I already praised 2001's Wet Hot American Summer as one of the best Jewish movies of all time, so needless to say, my excitement at seeing the entire cast (and then some) return for this prequel series was palpable, and my interest in what the Jewish components might be even more so. My expectations, on the other hand were tempered. Comedies of the cult variety are nearly impossible to replicate.
Fourteen years of reflection and insight definitely help First Day of Camp. Wain and co-writer Michael Showalter, who plays Coop, have a real sense of the spirit of their film and why it caught on as a cult classic, and they honor that without apology in this 8-episode series, which while not brilliant, has enough nostalgia and subtle laugh-out-loud moments to warrant the return trip to Camp Firewood.
The key is self-aware absurdity. Just the concept of making a series with all the same actors playing teenagers again (teenagers technically younger than they were in the movie, which took place on the last day of camp) is ridiculous enough. First Day of Camp makes jokes about it. Camper Abby Bernstein, for example, is played by a young girl in the first episode, but then gets her period, and from then on is played by Marisa Ryan, reprising her film role.
The Jewish humor of the series is more overt than it was in the 2001 film, and you can tell its personal for Wain; he plays a new character, Yaron, a counselor from Israel.
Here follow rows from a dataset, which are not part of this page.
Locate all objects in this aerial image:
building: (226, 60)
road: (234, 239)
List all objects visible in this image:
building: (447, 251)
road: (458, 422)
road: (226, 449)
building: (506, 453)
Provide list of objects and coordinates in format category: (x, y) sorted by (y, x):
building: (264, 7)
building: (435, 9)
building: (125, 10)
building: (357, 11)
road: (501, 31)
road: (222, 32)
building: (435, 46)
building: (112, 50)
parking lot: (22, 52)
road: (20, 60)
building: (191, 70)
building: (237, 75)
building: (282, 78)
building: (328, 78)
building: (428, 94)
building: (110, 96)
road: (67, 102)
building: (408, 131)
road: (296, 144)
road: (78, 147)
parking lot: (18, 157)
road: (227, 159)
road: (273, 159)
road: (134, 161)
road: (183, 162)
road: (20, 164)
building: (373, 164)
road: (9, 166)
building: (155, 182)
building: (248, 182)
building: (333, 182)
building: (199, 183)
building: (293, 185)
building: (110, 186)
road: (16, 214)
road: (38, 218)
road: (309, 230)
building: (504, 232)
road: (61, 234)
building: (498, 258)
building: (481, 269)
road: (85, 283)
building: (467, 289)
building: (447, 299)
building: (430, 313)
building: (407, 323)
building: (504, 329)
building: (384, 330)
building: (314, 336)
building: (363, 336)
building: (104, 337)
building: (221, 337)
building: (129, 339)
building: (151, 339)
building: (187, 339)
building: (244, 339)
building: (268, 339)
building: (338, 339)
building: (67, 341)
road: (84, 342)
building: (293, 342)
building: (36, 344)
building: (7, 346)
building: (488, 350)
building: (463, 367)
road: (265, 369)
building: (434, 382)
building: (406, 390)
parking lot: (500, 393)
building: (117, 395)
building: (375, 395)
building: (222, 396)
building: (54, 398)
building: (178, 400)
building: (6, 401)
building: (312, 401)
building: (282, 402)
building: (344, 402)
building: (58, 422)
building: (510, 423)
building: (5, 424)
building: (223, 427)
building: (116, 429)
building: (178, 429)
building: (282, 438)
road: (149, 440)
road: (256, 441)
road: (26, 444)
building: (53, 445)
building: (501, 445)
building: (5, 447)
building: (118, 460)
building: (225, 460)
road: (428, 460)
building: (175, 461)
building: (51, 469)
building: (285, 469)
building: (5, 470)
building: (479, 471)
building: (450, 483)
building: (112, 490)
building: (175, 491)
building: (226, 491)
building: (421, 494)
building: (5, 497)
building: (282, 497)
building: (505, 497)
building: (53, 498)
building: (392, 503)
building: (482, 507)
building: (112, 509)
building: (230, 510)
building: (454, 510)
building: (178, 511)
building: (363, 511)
Yaron is the free-spirited, sexually liberated Israeli who is friendly and sweet with everyone yet intimidates and angers his fellow American male counselors, namely Coop, simply by default, i.e. he steals away their women with his Israeli swagger. In particular, Yaron captivates Coop's girlfriend Donna (Lake Bell), also a new character, a Jewish hippie type with a Star of David necklace who gifts everyone in camp a shofar from "Yerushalayim."
Israeli shlichim, the Israelis who come to American each summer to work at camps, are an integral part of the American Jewish camping experience, and so Yaron feels like the piece of the original movie that was missing. His subplot with Donna and Coop enhances the Jewish tone of the new series, suggesting Wain felt a certain pride over his movie's Jewish roots and popularity among Jews, and wanted to fly the flag a little higher this time around.
The entire First Day of Camp series is totally outrageous, sometimes to the point of tedium, but it's all in homage to the movie. The stories for each character line up with the original and sometimes in ways that put a twist on what we thought we knew about those characters -- for better or for worse. It's a total reunion-type series, much like Netflix's foray with Arrested Development, and it works as just that. A Wet Hot "virgin" would have a much lower chance of appreciating the series and wouldn't get many of its subtle references to the movie.
True to form, the only time the series is sincere is in the notion of camp friendships and romance, specifically the subplot involving nerdy camper Kevin (David Bloom), who gets bullied and has a crush on a girl. That's the truth of both the film and the series -- camp is a magical yet unforgiving place where a lot of growth happens in a short time.
So in a very roundabout way, First Day of Camp further reinforces why Jewish kids need to go to Jewish summer camp -- just don't show it to them until they're older.